ELN (?)

Voici ce qu'en dit le propriétaire :

CARABINE percussion annulaire  9MM  FLOBERT (1850)

Système Eliphalet Remington (rolling block 1867)

Fabriquée par Henri PIEPER, armurier à Liège (de 1866 à 1898)

et ELN (initiales des frères Emile et Léon NAGANT ???)

pour Henry Emile FAURÉ LE PAGE, armurier à Paris (de 1868 à 1913)

Description :

- longueur totale 970mm, canon octogonal (8 pans) longueur 565mm, alésage 8,7mm, 4 rayures,  hausse et guidon montés sur queues d’aronde, cran de mire monté sur hausse par queue d’aronde, latéralement réglable,

- Alimentation/Extraction : brevet E. Remington.

- Poinçons à partir de la ligne de visée (pan 1) sens horaire:

- Bloc de percussion  numéroté 385 + 2 poinçons

- Crosse anglaise long quadrillage, fût ciselé, pontet à volutes, plaque de couche métallique lisse. marquée côté gauche : niveau du chien : 2591, niveau du pontet : 550

Et voila les conclusions de notre équipe de spécialiste :

Voici une classique carabine de "tir de loisir" vendue par la célèbre maison parisienne Fauré Le Page (1868-1913), en calibre 9 mm annulaire, canon à quatre rayures, de fabrication liégeoise (au plus tard en 1877, voir plus bas).
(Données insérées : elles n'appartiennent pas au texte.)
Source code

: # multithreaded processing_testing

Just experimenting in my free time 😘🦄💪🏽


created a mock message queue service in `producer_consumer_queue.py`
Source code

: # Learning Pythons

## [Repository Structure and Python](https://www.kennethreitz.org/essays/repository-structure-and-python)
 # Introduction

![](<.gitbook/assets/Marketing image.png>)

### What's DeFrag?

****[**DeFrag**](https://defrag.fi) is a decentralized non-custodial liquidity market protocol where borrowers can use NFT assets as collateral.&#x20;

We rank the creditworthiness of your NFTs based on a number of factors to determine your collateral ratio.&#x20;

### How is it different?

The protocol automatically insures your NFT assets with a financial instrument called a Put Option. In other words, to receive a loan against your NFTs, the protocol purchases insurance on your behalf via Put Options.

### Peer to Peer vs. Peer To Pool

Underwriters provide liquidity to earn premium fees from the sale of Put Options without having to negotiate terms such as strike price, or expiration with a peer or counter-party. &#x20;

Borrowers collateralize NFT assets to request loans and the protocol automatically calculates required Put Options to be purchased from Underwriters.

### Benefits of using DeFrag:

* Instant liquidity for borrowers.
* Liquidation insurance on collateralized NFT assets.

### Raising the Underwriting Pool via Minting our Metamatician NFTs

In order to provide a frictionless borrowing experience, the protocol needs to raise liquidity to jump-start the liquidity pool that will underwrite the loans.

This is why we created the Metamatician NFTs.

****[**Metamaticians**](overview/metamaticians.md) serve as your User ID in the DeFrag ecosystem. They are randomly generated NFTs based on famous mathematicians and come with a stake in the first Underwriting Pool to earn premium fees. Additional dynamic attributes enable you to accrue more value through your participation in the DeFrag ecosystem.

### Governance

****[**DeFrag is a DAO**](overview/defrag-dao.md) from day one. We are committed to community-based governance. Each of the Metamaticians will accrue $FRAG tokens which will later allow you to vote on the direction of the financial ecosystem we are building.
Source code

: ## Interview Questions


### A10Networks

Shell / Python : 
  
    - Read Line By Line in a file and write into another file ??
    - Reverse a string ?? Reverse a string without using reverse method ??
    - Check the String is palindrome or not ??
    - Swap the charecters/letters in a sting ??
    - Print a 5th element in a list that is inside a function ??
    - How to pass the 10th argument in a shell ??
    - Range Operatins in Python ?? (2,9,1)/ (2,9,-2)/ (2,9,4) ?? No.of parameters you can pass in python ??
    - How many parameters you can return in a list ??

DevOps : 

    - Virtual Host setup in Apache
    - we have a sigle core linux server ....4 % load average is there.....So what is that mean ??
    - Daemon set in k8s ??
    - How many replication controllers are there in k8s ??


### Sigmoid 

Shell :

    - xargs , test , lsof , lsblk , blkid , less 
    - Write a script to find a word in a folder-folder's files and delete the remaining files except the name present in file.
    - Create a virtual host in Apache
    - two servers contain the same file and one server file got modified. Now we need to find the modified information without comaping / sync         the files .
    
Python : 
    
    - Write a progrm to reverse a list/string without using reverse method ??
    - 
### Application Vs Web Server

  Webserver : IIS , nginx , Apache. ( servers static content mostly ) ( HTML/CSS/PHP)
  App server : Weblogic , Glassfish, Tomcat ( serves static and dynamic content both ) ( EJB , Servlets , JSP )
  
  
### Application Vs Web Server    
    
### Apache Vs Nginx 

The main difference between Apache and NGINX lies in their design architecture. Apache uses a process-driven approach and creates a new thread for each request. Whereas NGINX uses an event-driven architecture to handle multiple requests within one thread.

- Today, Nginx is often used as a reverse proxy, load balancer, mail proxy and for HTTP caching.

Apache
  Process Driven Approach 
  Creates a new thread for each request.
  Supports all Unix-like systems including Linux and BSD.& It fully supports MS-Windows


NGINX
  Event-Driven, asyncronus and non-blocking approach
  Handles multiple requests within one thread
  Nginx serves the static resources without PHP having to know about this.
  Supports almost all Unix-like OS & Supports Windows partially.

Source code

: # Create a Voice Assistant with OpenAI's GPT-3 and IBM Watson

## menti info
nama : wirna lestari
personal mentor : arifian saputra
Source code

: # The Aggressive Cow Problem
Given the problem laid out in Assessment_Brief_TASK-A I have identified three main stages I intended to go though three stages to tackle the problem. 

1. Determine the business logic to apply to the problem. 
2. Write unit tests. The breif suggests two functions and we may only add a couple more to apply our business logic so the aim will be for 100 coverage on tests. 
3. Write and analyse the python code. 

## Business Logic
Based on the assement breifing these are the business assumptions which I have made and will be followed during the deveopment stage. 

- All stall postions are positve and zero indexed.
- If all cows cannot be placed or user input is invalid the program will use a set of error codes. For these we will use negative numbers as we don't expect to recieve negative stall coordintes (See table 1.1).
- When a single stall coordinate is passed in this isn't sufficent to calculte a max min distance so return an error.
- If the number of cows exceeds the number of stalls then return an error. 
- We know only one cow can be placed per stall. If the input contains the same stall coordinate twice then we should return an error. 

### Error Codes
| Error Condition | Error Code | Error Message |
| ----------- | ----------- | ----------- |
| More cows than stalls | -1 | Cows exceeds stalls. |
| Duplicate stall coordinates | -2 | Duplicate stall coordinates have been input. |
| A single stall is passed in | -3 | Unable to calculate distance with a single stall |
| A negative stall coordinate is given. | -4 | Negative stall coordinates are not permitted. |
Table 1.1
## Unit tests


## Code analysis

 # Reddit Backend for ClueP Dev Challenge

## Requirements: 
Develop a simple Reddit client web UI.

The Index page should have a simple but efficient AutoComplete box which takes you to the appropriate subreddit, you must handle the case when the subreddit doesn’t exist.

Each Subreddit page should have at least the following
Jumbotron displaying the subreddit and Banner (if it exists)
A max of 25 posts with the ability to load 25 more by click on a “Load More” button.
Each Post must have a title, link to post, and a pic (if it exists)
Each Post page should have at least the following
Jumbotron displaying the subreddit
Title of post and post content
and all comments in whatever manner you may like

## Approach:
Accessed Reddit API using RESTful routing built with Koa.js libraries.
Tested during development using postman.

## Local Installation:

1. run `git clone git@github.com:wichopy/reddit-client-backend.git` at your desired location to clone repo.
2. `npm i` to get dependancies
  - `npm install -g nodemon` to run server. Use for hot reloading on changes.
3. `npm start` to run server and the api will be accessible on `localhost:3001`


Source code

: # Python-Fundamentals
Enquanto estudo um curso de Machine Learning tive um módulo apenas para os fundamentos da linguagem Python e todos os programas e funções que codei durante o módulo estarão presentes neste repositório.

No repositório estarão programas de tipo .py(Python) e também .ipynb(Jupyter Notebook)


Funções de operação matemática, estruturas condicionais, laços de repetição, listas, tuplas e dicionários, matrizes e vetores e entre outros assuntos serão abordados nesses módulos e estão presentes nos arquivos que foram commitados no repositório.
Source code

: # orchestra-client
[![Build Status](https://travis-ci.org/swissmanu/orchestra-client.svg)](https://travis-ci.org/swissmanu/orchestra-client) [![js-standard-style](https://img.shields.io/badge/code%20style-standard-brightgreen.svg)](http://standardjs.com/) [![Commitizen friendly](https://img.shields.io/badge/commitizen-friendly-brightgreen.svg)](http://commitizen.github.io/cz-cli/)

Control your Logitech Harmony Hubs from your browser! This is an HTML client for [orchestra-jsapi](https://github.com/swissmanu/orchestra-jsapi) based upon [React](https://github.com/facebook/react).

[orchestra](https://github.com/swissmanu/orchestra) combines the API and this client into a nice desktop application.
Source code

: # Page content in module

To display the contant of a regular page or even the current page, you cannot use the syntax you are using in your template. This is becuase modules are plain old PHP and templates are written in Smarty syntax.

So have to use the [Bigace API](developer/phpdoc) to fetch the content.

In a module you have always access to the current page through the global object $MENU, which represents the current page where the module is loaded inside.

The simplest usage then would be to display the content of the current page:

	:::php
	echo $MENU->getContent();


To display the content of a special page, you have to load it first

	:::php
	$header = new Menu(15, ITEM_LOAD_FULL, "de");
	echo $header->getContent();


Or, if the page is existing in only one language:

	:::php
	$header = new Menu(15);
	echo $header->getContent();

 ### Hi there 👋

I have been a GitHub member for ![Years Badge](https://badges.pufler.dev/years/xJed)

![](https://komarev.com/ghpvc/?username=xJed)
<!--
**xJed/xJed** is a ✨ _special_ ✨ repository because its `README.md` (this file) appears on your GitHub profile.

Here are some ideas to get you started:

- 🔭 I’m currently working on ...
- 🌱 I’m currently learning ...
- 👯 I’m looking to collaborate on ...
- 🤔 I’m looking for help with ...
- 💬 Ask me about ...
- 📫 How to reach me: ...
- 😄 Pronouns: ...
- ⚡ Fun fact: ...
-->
Les grandes maisons françaises (et les autres) s’approvisionnaient volontiers à Liège au XIXe siècle, et ce jusqu’à la Première Guerre mondiale.

Cette carabine est assurément de bonne fabrication, et se distingue surtout – à mon avis – par son canon rayé qui n’est pas courant du tout. Signe en tout cas qu’elle n’est pas destinée aux cartouches à plomb, comme les nombreuses « carabines de jardin » très courantes jusqu’à la Deuxième Guerre mondiale.

Je n’ai pas grand-chose à ajouter à l’analyse déjà exhaustive réalisée par l’heureux propriétaire.

Les marquages

385 : plus que vraisemblablement un numéro de fabrication

N couronné : contremarque d’un contrôleur, en usage entre 1853 et 1877 (ce qui semble donc être l’année limite de fabrication de la carabine).

ELG sur étoile dans ovale : acceptation entre 1846 et 1893

Viennent ensuite trois mentions : Brevet Remington, H. Pieper et deux fois les initiales ELN, une fois sous deux lances et croix à leur intersection.

Il est indubitable qu’il y a un air de ressemblance avec les modèles 1867 de Remington, mais il s’agit ici d’une version très légère et très simplifiée,

 ne serait-ce que parce que la ou les munitions utilisée(s) ne justifie(nt) pas un mécanisme aussi costaud.

Il est vrai aussi que ces types de carabines et de pistolets sont souvent appelés Warnant, à tort ou à raison,

 il faudrait approfondir la question.

On peut écarter tout lien avec Henri Pieper qui n’a jamais fabriqué de telles armes

 (voir le livre « Bayard, les hommes, les armes et les machines du Chevalier, Pieper & Cie, 1859-1957 », par Michel Druart).

Enfin, il y a eu certes des liens étroits entre Remington et les frères Nagant

 (voir à ce sujet le livre "Les revolvers et les fusils Nagant" par Claude Feys et René Smeets, paru en 1982).

Mais la société Nagant n’a pas fabriqué de telles armes de "tir de loisir".

Le fabricant est peut-être ELN, mais ni les initiales ni la marque ne sont connues en Belgique (du moins dans l’état actuel de nos connaissances).

Je penche dès lors résolument pour un "coup publicitaire" du fabricant, hélas inconnu.

Je n’oserais l’attribuer à une maison aussi réputée que Fauré Le Page.